Many of the more than 1,100 comments on the video evidence both the previous good standing of the airline and the high levels of dissatisfaction amongst Qantas customers at the moment.
On Wednesday last week, coinciding with the release of its annual report, the airline issued comments from the chairman of the Qantas board, Richard Goyder, highlighting how Qantas has cut short term performance bonuses for its executive staff by 20 per cent “in recognition of the customer and brand impact of cumulative events” and withheld all short term bonuses until the ACCC court case is resolved.
Relating to previous Qantas CEO Alan Joyce, who departed the airline abruptly in early September, months ahead of his scheduled retirement in November, Goyder said the board had the ability to “clawback” more than two thirds of his performance related bonuses.

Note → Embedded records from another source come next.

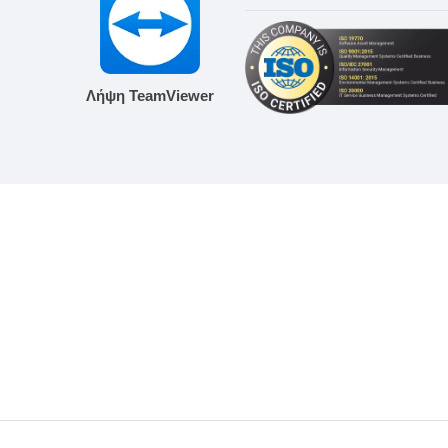
Λήψη TeamViewer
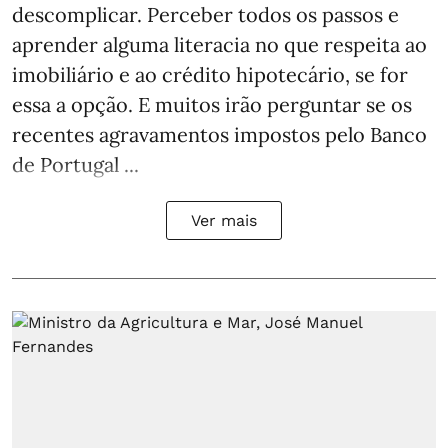
descomplicar. Perceber todos os passos e
aprender alguma literacia no que respeita ao
imobiliário e ao crédito hipotecário, se for
essa a opção. E muitos irão perguntar se os
recentes agravamentos impostos pelo Banco
de Portugal ...
Ver mais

“In the case of Alan Joyce’s remuneration for FY23, in addition to $2.2 million in short term bonuses that have been withheld, a further $8.3 million of a total adjusted $21.4 million is subject to clawback should the Board determine that necessary,” said Goyder.
“When combined with additional long-term incentives already granted, a total of $14.4 million is subject to malus and clawback if considered necessary.”
Today, the airline announced an additional $80 million will be used to help address key areas of customer dissatisfaction, including better contact centre resourcing and training, making more seats available to be used by customers booking flights with Frequent Flyer points and improving in-flight meals.
As part of today’s market update, Qantas also flagged a significant increase in fuel costs – around $200 million over the first six months of this financial year – but said it would not pass on the fuel costs to customers through higher fares for now.